Without including the pictures, copy out every line below.
*** DATA BLOCK Section Begins ***
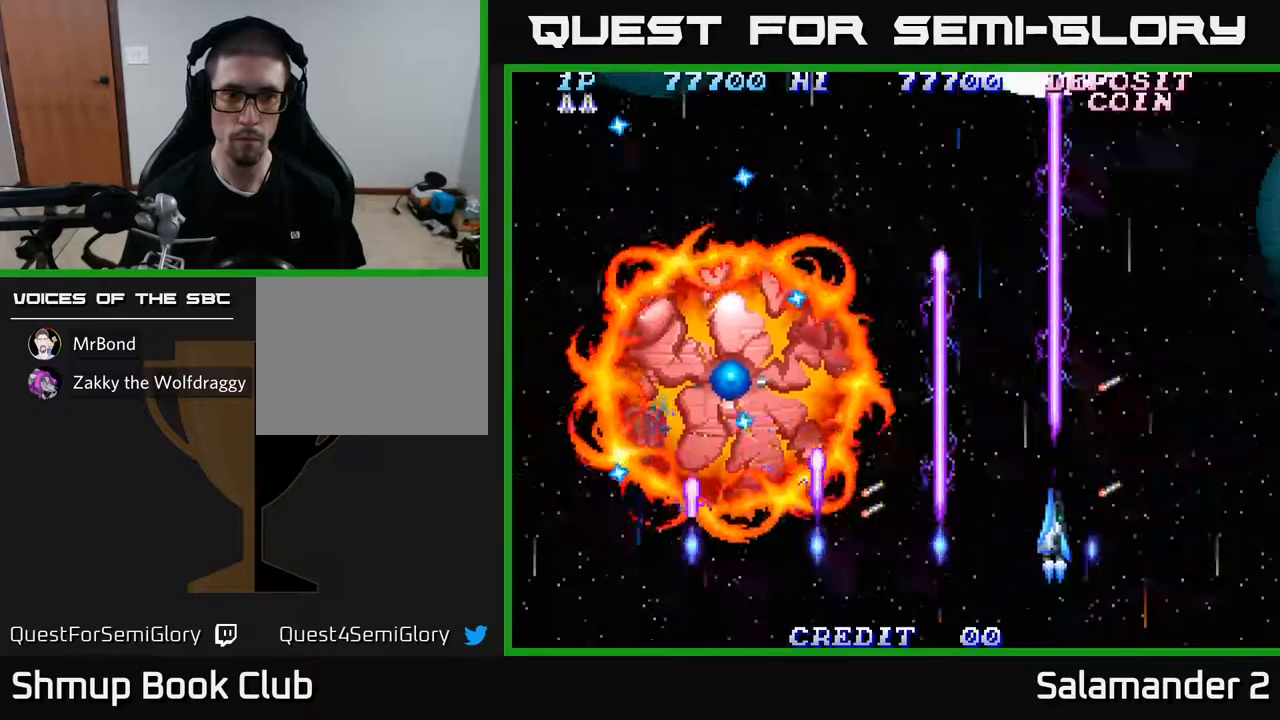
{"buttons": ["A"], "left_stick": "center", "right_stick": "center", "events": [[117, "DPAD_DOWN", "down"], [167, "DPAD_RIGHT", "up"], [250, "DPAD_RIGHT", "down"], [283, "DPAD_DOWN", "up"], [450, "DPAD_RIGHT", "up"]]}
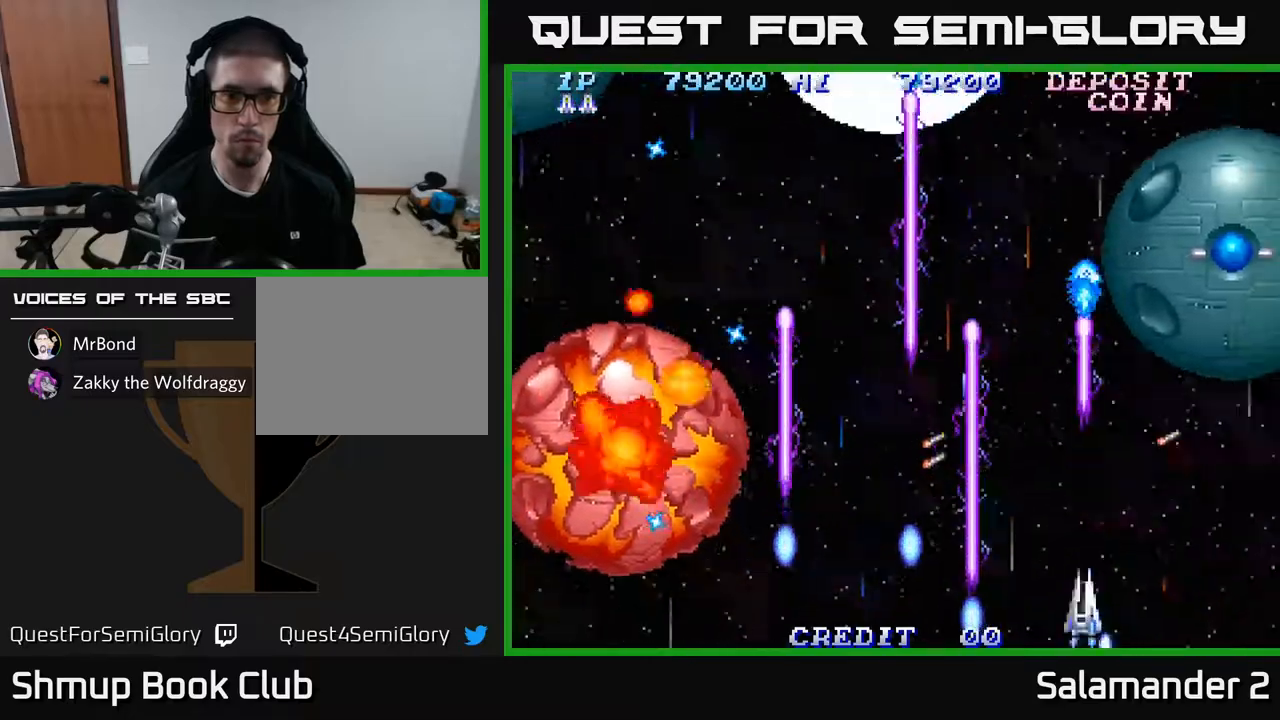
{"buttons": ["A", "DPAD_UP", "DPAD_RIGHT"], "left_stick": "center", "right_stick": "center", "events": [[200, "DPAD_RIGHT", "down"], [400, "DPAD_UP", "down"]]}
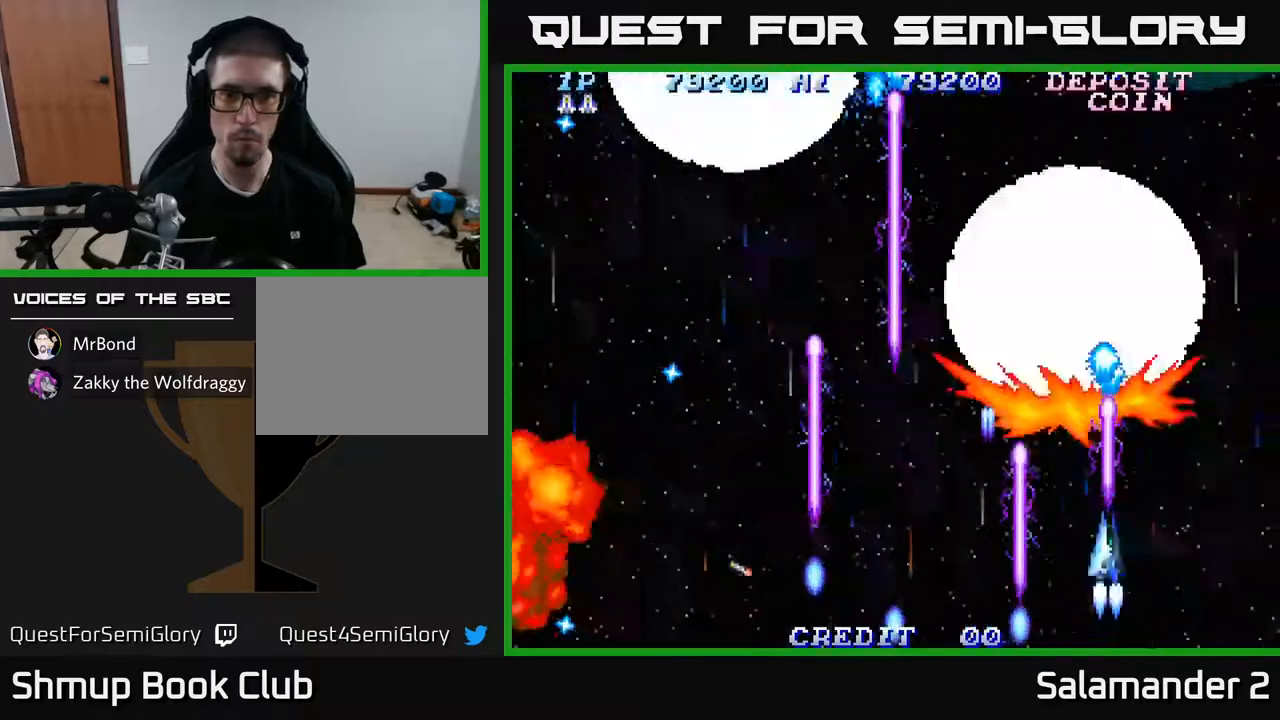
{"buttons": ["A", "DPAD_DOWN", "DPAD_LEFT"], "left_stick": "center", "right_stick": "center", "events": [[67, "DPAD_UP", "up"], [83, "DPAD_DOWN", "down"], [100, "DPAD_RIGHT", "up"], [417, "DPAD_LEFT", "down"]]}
*** DATA BLOCK Section Ends ***
■ **ANSWER TO THIS EXERCISE**
{"buttons": ["A"], "left_stick": "center", "right_stick": "center", "events": [[117, "DPAD_DOWN", "down"], [167, "DPAD_RIGHT", "up"], [250, "DPAD_RIGHT", "down"], [283, "DPAD_DOWN", "up"], [450, "DPAD_RIGHT", "up"]]}
{"buttons": ["A", "DPAD_UP", "DPAD_RIGHT"], "left_stick": "center", "right_stick": "center", "events": [[200, "DPAD_RIGHT", "down"], [400, "DPAD_UP", "down"]]}
{"buttons": ["A", "DPAD_DOWN", "DPAD_LEFT"], "left_stick": "center", "right_stick": "center", "events": [[67, "DPAD_UP", "up"], [83, "DPAD_DOWN", "down"], [100, "DPAD_RIGHT", "up"], [417, "DPAD_LEFT", "down"]]}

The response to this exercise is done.